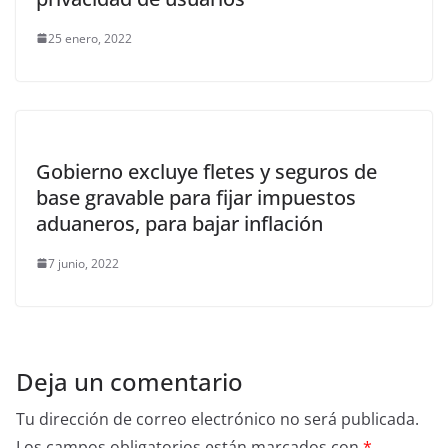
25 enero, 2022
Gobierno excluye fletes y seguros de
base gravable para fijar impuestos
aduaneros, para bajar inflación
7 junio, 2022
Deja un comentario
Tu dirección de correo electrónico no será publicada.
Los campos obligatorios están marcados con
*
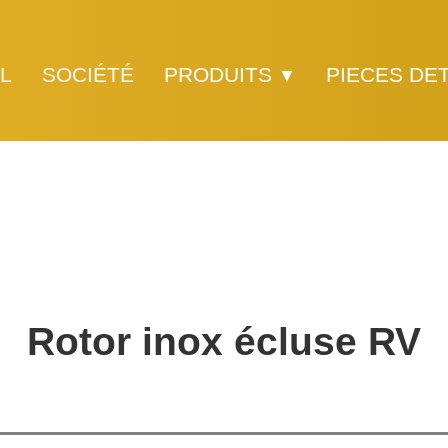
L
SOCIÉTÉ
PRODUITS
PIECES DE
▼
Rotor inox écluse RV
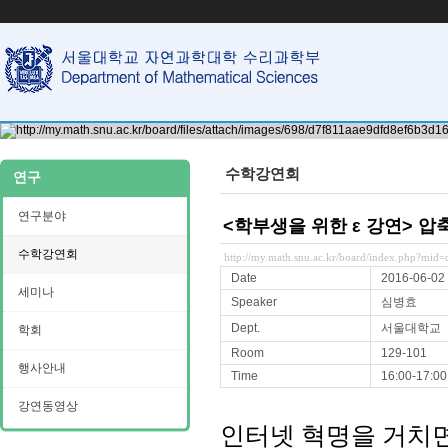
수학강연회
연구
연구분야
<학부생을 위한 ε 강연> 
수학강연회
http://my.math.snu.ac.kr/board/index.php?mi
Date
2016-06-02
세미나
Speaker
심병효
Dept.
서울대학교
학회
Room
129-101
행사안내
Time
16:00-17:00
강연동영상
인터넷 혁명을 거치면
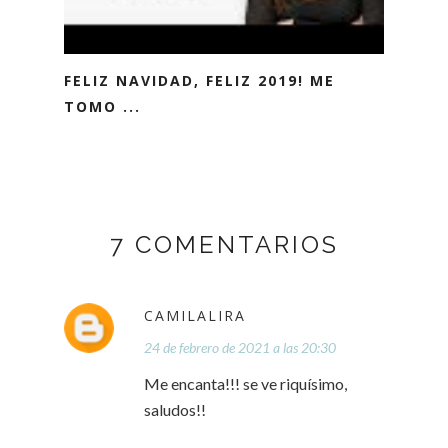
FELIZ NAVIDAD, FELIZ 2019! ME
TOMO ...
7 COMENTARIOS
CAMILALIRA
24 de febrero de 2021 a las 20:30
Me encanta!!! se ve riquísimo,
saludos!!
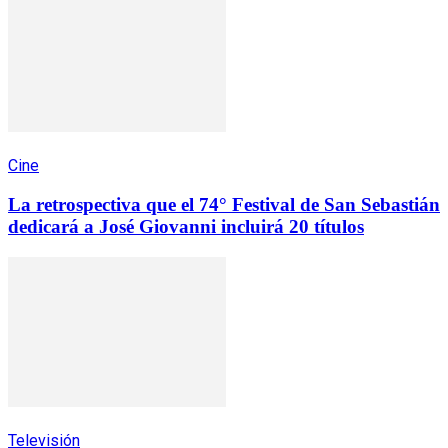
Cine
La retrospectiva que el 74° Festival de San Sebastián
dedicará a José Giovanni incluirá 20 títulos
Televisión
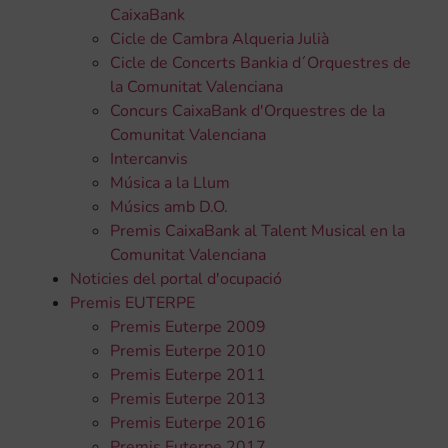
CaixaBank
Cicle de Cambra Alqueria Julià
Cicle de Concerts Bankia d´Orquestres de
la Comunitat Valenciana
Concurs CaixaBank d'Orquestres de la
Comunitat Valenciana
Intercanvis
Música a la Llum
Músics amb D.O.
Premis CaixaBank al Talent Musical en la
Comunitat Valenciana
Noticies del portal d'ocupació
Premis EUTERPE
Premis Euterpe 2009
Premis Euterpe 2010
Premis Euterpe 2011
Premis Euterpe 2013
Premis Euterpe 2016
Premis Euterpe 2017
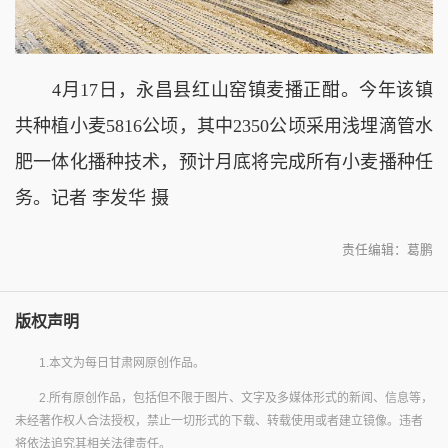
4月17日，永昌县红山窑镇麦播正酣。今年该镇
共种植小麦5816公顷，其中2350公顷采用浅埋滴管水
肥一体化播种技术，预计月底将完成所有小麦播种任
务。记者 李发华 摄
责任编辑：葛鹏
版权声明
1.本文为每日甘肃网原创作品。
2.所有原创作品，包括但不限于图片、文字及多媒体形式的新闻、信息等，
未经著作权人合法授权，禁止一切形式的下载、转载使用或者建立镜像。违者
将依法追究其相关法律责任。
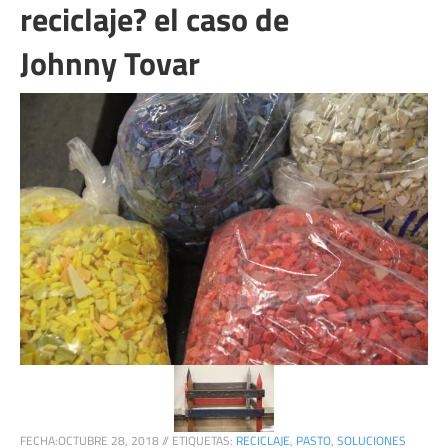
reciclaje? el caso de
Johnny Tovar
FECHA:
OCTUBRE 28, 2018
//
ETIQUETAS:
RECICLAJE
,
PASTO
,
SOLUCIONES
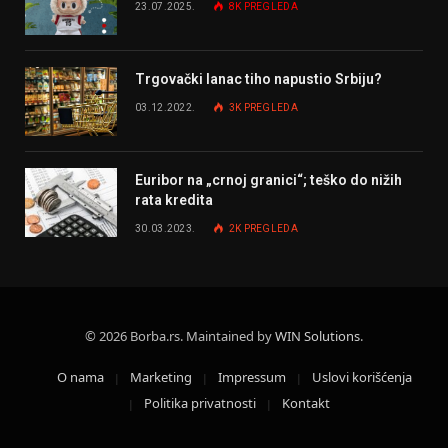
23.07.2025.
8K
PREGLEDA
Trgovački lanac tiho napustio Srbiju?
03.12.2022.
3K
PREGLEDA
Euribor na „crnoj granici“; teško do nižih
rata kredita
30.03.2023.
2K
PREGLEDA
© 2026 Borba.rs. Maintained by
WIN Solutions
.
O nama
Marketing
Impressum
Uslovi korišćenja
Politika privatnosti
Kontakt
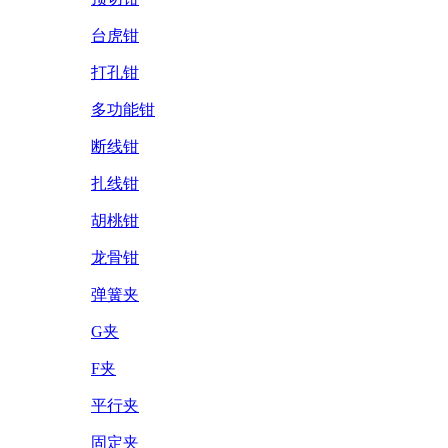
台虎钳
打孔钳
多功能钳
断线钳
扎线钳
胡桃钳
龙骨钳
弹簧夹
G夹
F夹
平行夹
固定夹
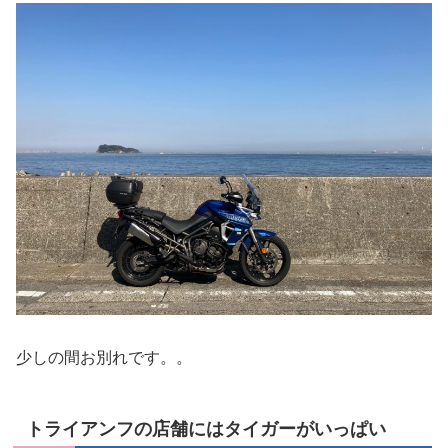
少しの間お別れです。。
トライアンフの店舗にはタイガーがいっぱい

- **What to do**
Look above for the line with "Gobierno excluye fletes y seguros de" and the line with "Trgovački lanac tiho napustio Srbiju?", then copy exactly the lines from the first through the second, both kept, with no pictures.

- **Output**
Gobierno excluye fletes y seguros de
base gravable para fijar impuestos
aduaneros, para bajar inflación
7 junio, 2022
Deja un comentario
Tu dirección de correo electrónico no será publicada.
Los campos obligatorios están marcados con
*
L
SOCIÉTÉ
PRODUITS
PIECES DE
▼
Rotor inox écluse RV
수학강연회
연구
연구분야
<학부생을 위한 ε 강연> 
수학강연회
http://my.math.snu.ac.kr/board/index.php?mi
Date
2016-06-02
세미나
Speaker
심병효
Dept.
서울대학교
학회
Room
129-101
행사안내
Time
16:00-17:00
강연동영상
인터넷 혁명을 거치면
FELIZ NAVIDAD, FELIZ 2019! ME
TOMO ...
7 COMENTARIOS
CAMILALIRA
24 de febrero de 2021 a las 20:30
Me encanta!!! se ve riquísimo,
saludos!!
Cine
La retrospectiva que el 74° Festival de San Sebastián
dedicará a José Giovanni incluirá 20 títulos
Televisión
CaixaBank
Cicle de Cambra Alqueria Julià
Cicle de Concerts Bankia d´Orquestres de
la Comunitat Valenciana
Concurs CaixaBank d'Orquestres de la
Comunitat Valenciana
Intercanvis
Música a la Llum
Músics amb D.O.
Premis CaixaBank al Talent Musical en la
Comunitat Valenciana
Noticies del portal d'ocupació
Premis EUTERPE
Premis Euterpe 2009
Premis Euterpe 2010
Premis Euterpe 2011
Premis Euterpe 2013
Premis Euterpe 2016
Premis Euterpe 2017
4月17日，永昌县红山窑镇麦播正酣。今年该镇
共种植小麦5816公顷，其中2350公顷采用浅埋滴管水
肥一体化播种技术，预计月底将完成所有小麦播种任
务。记者 李发华 摄
责任编辑：葛鹏
版权声明
1.本文为每日甘肃网原创作品。
2.所有原创作品，包括但不限于图片、文字及多媒体形式的新闻、信息等，
未经著作权人合法授权，禁止一切形式的下载、转载使用或者建立镜像。违者
将依法追究其相关法律责任。
reciclaje? el caso de
Johnny Tovar
FECHA:
OCTUBRE 28, 2018
//
ETIQUETAS:
RECICLAJE
,
PASTO
,
SOLUCIONES
23.07.2025.
8K
PREGLEDA
Trgovački lanac tiho napustio Srbiju?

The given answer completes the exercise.